He knew only one who might, and laid in the bushes till nightfall. Under the cover of night and starlight, that she-thing aunt of the Once-ler's couldn't spot him, and the Lorax slipped unnoticed into the Once-ler's tent.

The kid strummed his guitar, bits and pieces of truffula tufts clinging to his suit and hair, a few finished thneeds cast about the floor beneath him. He froze at the Lorax's appearance—perhaps in part to his unusually graceless fall from the window, fur matted with leaves—before remembering they weren't supposed to be speaking.

"What do you want?" he said, even as he strummed a more erratic tune. "If it's about the trees, there's nothing I can do. I own a business now. Once it gets off the ground I can worry about the little things, but not—"

"This is about the trees, and kid, you're going about this all wrong! What you're doing—it makes about as much sense as the farmer cutting down an orchid to get the apples! Those trees can spare a few tufts—but the bears can't spare their fruit and the swans need their roosts. You're not a bad kid. You can still take this back—"

The guitar squealed out a bad chord.
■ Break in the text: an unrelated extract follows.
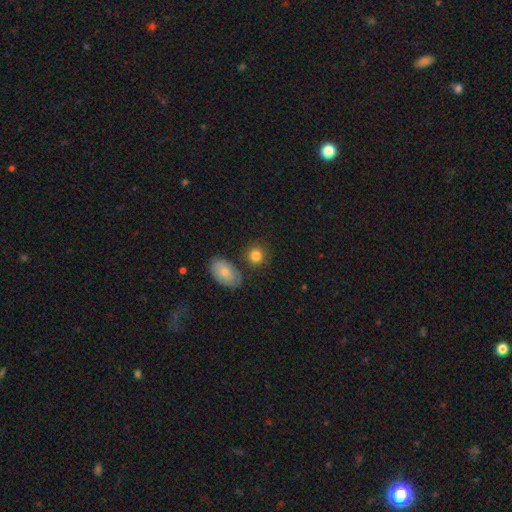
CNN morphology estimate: This is clearly a smooth galaxy (83%). How rounded: likely round (80%). Merging: likely none (75%).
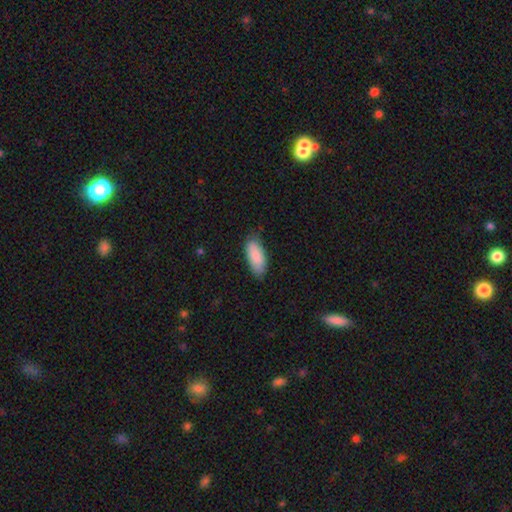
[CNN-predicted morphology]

The Once-ler looked down. "I just—"

The Once-ler thought of his family, finally not hating him. He sighed.

"I just… can't."

02. The Second Nudge

The factory was celebrating its first one hundred thousand thneeds produced, a simple celebration consisting of a moment of fanfare and a commemorative plaque—not exactly dicey stuff, not really what caught the eyes of anyone.

All the same, the Once-ler couldn't keep the lazy grin off of his face, sinking into his plush new office chair, sighing and ready to get to work on paperwork. His gloved hand roamed about on the table behind him for his secret stash of marshmallow—closing around one, he popped it in his mouth and nearly choked.

Splitting it out, he found he wasn't looking at some form of gooey delight, but crushed, crunched, and wet styrofoam, little granules still clinging to his lips.

"Disgusting," he said, and the Lorax popped into existence behind him.

"I agree. At least you noticed though. Wonder what happens to animals so hungry they forget to chew, hmm?" the Lorax asked and the Once-ler faltered for a moment as he thought, before shaking his thoughts away like water from a duck.

"Just leave me alone, Lorax. Go bother somebody else with your antics. If it's 'your forest', then it shouldn't be my problem."

"So it's everyone else's?"

03. The Precipice

"Hey… Mom? Does the forest look… different to you these days?"

"Hmm? What do you mean, Oncie? Looks the same to me."

"It just looks… different somehow. I could have sworn that there used to be more trees…"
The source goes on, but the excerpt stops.